Exercise details
Write out every one of the following lines without changing a single character.

The input
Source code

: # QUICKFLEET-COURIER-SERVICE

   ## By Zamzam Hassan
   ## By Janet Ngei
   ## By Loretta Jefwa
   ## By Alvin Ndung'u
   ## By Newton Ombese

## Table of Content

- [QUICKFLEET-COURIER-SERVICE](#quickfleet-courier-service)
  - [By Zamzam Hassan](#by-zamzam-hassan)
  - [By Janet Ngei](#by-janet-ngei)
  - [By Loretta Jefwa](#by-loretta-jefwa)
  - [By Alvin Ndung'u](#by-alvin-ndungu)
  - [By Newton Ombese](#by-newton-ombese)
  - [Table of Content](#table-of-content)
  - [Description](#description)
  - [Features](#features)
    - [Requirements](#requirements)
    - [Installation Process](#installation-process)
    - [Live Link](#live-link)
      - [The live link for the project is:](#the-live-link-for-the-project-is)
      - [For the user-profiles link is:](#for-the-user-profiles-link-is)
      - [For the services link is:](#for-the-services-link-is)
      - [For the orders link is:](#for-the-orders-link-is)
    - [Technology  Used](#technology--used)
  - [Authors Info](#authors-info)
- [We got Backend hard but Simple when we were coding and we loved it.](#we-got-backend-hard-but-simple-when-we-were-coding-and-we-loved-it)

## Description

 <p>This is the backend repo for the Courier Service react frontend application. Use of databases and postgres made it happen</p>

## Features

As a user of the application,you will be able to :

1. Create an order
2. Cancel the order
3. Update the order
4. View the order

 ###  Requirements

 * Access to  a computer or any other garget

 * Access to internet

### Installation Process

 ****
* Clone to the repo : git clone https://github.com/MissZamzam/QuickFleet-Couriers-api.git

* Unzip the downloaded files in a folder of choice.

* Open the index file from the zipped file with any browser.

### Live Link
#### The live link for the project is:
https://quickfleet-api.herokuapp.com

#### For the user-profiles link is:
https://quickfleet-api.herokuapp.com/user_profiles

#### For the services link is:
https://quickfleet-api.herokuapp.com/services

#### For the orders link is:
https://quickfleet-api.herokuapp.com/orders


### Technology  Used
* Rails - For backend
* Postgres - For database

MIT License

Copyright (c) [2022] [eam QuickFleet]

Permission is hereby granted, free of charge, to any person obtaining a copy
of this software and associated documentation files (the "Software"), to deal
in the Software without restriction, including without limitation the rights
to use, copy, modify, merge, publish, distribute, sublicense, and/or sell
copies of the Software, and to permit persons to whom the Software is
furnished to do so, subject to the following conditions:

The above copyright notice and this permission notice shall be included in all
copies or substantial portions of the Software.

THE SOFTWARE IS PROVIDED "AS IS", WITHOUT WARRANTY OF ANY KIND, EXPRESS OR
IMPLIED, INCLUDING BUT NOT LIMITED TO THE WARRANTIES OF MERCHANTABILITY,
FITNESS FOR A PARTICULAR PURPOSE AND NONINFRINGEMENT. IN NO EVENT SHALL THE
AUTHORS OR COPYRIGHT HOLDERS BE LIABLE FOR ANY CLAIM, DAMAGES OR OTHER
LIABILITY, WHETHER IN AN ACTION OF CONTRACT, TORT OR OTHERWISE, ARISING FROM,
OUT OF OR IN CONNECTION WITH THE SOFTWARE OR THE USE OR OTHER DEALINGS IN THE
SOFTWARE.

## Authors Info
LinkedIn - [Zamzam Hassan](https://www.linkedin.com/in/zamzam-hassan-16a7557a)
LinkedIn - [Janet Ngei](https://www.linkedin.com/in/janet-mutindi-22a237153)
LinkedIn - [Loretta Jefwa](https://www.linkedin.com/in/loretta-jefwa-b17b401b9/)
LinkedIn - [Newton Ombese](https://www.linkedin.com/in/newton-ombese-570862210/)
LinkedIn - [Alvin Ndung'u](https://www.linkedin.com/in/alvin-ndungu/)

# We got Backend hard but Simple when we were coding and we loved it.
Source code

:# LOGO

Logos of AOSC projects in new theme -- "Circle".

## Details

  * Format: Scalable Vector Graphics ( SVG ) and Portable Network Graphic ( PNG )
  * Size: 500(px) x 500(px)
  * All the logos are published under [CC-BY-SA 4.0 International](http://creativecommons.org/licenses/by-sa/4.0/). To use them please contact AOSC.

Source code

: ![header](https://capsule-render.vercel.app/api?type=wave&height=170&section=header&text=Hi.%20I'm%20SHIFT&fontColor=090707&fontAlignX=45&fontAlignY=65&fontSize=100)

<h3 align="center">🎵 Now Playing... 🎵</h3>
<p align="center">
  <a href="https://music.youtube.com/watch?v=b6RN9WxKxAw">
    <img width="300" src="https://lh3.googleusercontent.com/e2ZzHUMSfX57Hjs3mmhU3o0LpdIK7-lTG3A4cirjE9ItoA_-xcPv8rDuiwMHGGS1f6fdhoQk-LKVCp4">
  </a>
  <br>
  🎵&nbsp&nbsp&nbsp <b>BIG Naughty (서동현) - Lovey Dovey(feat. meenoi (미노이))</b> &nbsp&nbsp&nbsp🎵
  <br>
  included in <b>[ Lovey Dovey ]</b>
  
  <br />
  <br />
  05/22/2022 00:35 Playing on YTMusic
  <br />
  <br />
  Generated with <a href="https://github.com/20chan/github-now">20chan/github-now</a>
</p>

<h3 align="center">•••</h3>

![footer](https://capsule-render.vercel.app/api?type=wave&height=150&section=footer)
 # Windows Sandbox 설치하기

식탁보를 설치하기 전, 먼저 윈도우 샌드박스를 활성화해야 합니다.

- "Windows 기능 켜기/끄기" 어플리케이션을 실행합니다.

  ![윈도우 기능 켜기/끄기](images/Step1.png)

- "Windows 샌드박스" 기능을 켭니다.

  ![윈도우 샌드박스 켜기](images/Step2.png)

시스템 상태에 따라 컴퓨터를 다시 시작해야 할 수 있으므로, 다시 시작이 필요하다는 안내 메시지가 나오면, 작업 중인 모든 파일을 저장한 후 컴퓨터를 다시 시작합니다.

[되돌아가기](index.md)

Output for this task
Source code

: # QUICKFLEET-COURIER-SERVICE

   ## By Zamzam Hassan
   ## By Janet Ngei
   ## By Loretta Jefwa
   ## By Alvin Ndung'u
   ## By Newton Ombese

## Table of Content

- [QUICKFLEET-COURIER-SERVICE](#quickfleet-courier-service)
  - [By Zamzam Hassan](#by-zamzam-hassan)
  - [By Janet Ngei](#by-janet-ngei)
  - [By Loretta Jefwa](#by-loretta-jefwa)
  - [By Alvin Ndung'u](#by-alvin-ndungu)
  - [By Newton Ombese](#by-newton-ombese)
  - [Table of Content](#table-of-content)
  - [Description](#description)
  - [Features](#features)
    - [Requirements](#requirements)
    - [Installation Process](#installation-process)
    - [Live Link](#live-link)
      - [The live link for the project is:](#the-live-link-for-the-project-is)
      - [For the user-profiles link is:](#for-the-user-profiles-link-is)
      - [For the services link is:](#for-the-services-link-is)
      - [For the orders link is:](#for-the-orders-link-is)
    - [Technology  Used](#technology--used)
  - [Authors Info](#authors-info)
- [We got Backend hard but Simple when we were coding and we loved it.](#we-got-backend-hard-but-simple-when-we-were-coding-and-we-loved-it)

## Description

 <p>This is the backend repo for the Courier Service react frontend application. Use of databases and postgres made it happen</p>

## Features

As a user of the application,you will be able to :

1. Create an order
2. Cancel the order
3. Update the order
4. View the order

 ###  Requirements

 * Access to  a computer or any other garget

 * Access to internet

### Installation Process

 ****
* Clone to the repo : git clone https://github.com/MissZamzam/QuickFleet-Couriers-api.git

* Unzip the downloaded files in a folder of choice.

* Open the index file from the zipped file with any browser.

### Live Link
#### The live link for the project is:
https://quickfleet-api.herokuapp.com

#### For the user-profiles link is:
https://quickfleet-api.herokuapp.com/user_profiles

#### For the services link is:
https://quickfleet-api.herokuapp.com/services

#### For the orders link is:
https://quickfleet-api.herokuapp.com/orders


### Technology  Used
* Rails - For backend
* Postgres - For database

MIT License

Copyright (c) [2022] [eam QuickFleet]

Permission is hereby granted, free of charge, to any person obtaining a copy
of this software and associated documentation files (the "Software"), to deal
in the Software without restriction, including without limitation the rights
to use, copy, modify, merge, publish, distribute, sublicense, and/or sell
copies of the Software, and to permit persons to whom the Software is
furnished to do so, subject to the following conditions:

The above copyright notice and this permission notice shall be included in all
copies or substantial portions of the Software.

THE SOFTWARE IS PROVIDED "AS IS", WITHOUT WARRANTY OF ANY KIND, EXPRESS OR
IMPLIED, INCLUDING BUT NOT LIMITED TO THE WARRANTIES OF MERCHANTABILITY,
FITNESS FOR A PARTICULAR PURPOSE AND NONINFRINGEMENT. IN NO EVENT SHALL THE
AUTHORS OR COPYRIGHT HOLDERS BE LIABLE FOR ANY CLAIM, DAMAGES OR OTHER
LIABILITY, WHETHER IN AN ACTION OF CONTRACT, TORT OR OTHERWISE, ARISING FROM,
OUT OF OR IN CONNECTION WITH THE SOFTWARE OR THE USE OR OTHER DEALINGS IN THE
SOFTWARE.

## Authors Info
LinkedIn - [Zamzam Hassan](https://www.linkedin.com/in/zamzam-hassan-16a7557a)
LinkedIn - [Janet Ngei](https://www.linkedin.com/in/janet-mutindi-22a237153)
LinkedIn - [Loretta Jefwa](https://www.linkedin.com/in/loretta-jefwa-b17b401b9/)
LinkedIn - [Newton Ombese](https://www.linkedin.com/in/newton-ombese-570862210/)
LinkedIn - [Alvin Ndung'u](https://www.linkedin.com/in/alvin-ndungu/)

# We got Backend hard but Simple when we were coding and we loved it.
Source code

:# LOGO

Logos of AOSC projects in new theme -- "Circle".

## Details

  * Format: Scalable Vector Graphics ( SVG ) and Portable Network Graphic ( PNG )
  * Size: 500(px) x 500(px)
  * All the logos are published under [CC-BY-SA 4.0 International](http://creativecommons.org/licenses/by-sa/4.0/). To use them please contact AOSC.

Source code

: ![header](https://capsule-render.vercel.app/api?type=wave&height=170&section=header&text=Hi.%20I'm%20SHIFT&fontColor=090707&fontAlignX=45&fontAlignY=65&fontSize=100)

<h3 align="center">🎵 Now Playing... 🎵</h3>
<p align="center">
  <a href="https://music.youtube.com/watch?v=b6RN9WxKxAw">
    <img width="300" src="https://lh3.googleusercontent.com/e2ZzHUMSfX57Hjs3mmhU3o0LpdIK7-lTG3A4cirjE9ItoA_-xcPv8rDuiwMHGGS1f6fdhoQk-LKVCp4">
  </a>
  <br>
  🎵&nbsp&nbsp&nbsp <b>BIG Naughty (서동현) - Lovey Dovey(feat. meenoi (미노이))</b> &nbsp&nbsp&nbsp🎵
  <br>
  included in <b>[ Lovey Dovey ]</b>
  
  <br />
  <br />
  05/22/2022 00:35 Playing on YTMusic
  <br />
  <br />
  Generated with <a href="https://github.com/20chan/github-now">20chan/github-now</a>
</p>

<h3 align="center">•••</h3>

![footer](https://capsule-render.vercel.app/api?type=wave&height=150&section=footer)
 # Windows Sandbox 설치하기

식탁보를 설치하기 전, 먼저 윈도우 샌드박스를 활성화해야 합니다.

- "Windows 기능 켜기/끄기" 어플리케이션을 실행합니다.

  ![윈도우 기능 켜기/끄기](images/Step1.png)

- "Windows 샌드박스" 기능을 켭니다.

  ![윈도우 샌드박스 켜기](images/Step2.png)

시스템 상태에 따라 컴퓨터를 다시 시작해야 할 수 있으므로, 다시 시작이 필요하다는 안내 메시지가 나오면, 작업 중인 모든 파일을 저장한 후 컴퓨터를 다시 시작합니다.

[되돌아가기](index.md)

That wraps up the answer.